MEHMET ALİ ŞAHİN (Karabük) – “Kamu düzeni”ni kaldırıyoruz.
FARUK BAL (Konya) - Arkasından da AKP ve MHP’nin “kamu düzeni”ni kaldırması ile birlikte “genel ahlak”… Hepimizin tabii ki ahlaki değerleri var, bunun bir şeyi de olacak. “Kamu düzeni”ni kaldıralım, “genel ahlak”la işte, porno, çocuk bilmem nesi gibi…
DOÇ. DR. SELİN ESEN – Evet, “genel ahlak”ı koymayalım çünkü biz bunu özellikle çocuk pornosu ya da çocuk istismarı özelinde özel olarak düzenledik, özel bir sınırlama sebebi olarak düzenledik.
BEDİİ SÜHEYL BATUM (Eskişehir) - Kadınlar için de getirdik bir madde özellikle.
DOÇ. DR. SELİN ESEN – Kadınlar için de… Yani, burada “genel ahlak” dediğimiz, herkesin ahlakı birbirinden farklı olabilir ve bu farklı yorumlanabilir, çok geniş bir sınırlama sebebidir. Biz o kaygılarla genel ahlakın bir sınırlama sebebi olarak bulunmasını istemiyoruz.
FARUK BAL (Konya) - Kamu düzenine razı mısınız?
DOÇ. DR. SELİN ESEN – Hayır.
RIZA TÜRMEN (İzmir) - Çünkü “genel ahlak” dediğiniz zaman RTÜK’ün ahlak anlayışı oluyor burada. Yani kadınla erkeğin yan yana durması genel ahlaka neredeyse aykırı sayılacak.

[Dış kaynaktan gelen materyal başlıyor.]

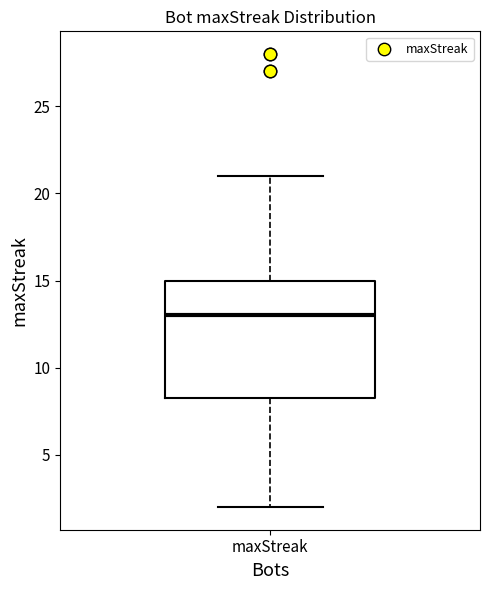

Where does the upper whisker of the box for maxStreak end on the y-axis? The values are not printed on the chart, so give them approximately, as read against the axis.

21.0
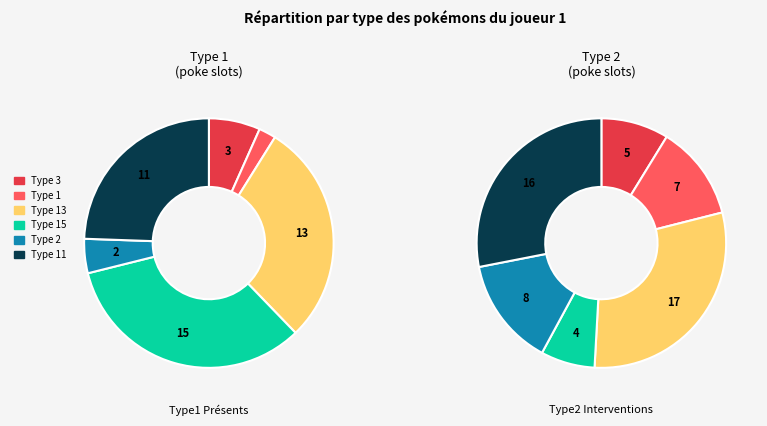

Does poke4 represent more than half of the total?

No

FARUK BAL (Konya) - Şimdi tabii bu…
MEHMET ALİ ŞAHİN (Karabük) – Şimdi, bu Gezi Parkı’nı açtı ya İstanbul Valisi yani ilk defa açtı, basın toplantısı yapıyor, canlı yayın, televizyonda izliyorum, belediye başkanı da var. Uzun uzun açıklama yaptı. Zaten İstanbul Valisi çok uzun konuşuyor nedense, hâlbuki kısa konuşacaksın kardeşim.
RIZA TÜRMEN (İzmir) - Bayılıyor konuşmaya, mikrofonu buldu mu…
MEHMET ALİ ŞAHİN (Karabük) - Dakikalarca konuşuyor ya…
FARUK BAL (Konya) - Evet, iki saate yakın konuştu o gece.
RIZA TÜRMEN (İzmir) – Açıldıkça açılıyor.
MEHMET ALİ ŞAHİN (Karabük) – Şimdi, “Sorunuz var mı?” dedi. Hanımın biri dedi ki oradan: “Eşimle burada öpüşebilecek miyim?”
RIZA TÜRMEN (İzmir) - Evet, öyle bir söz vardı.
MEHMET ALİ ŞAHİN (Karabük) - Allah aşkına, yani sorulacak bu mu ya? Affedersiniz hanımlar. Şimdi, Gezi Parkı yeniden düzenlendi ya…
RIZA TÜRMEN (İzmir) – Eşinizle Taksim Gezi Parkı’nda öpüşmeyi ister misiniz, istemez misiniz?
DOÇ. DR. SELİN ESEN – İsterim.
MEHMET ALİ ŞAHİN (Karabük) – Ya, kardeşim, bir dakika ya.
FARUK BAL (Konya) – Şimdi, Sayın Şahin bir şey anlatıyordu, onu dinleyelim ondan sonra burada bir uzlaşı sağlayalım.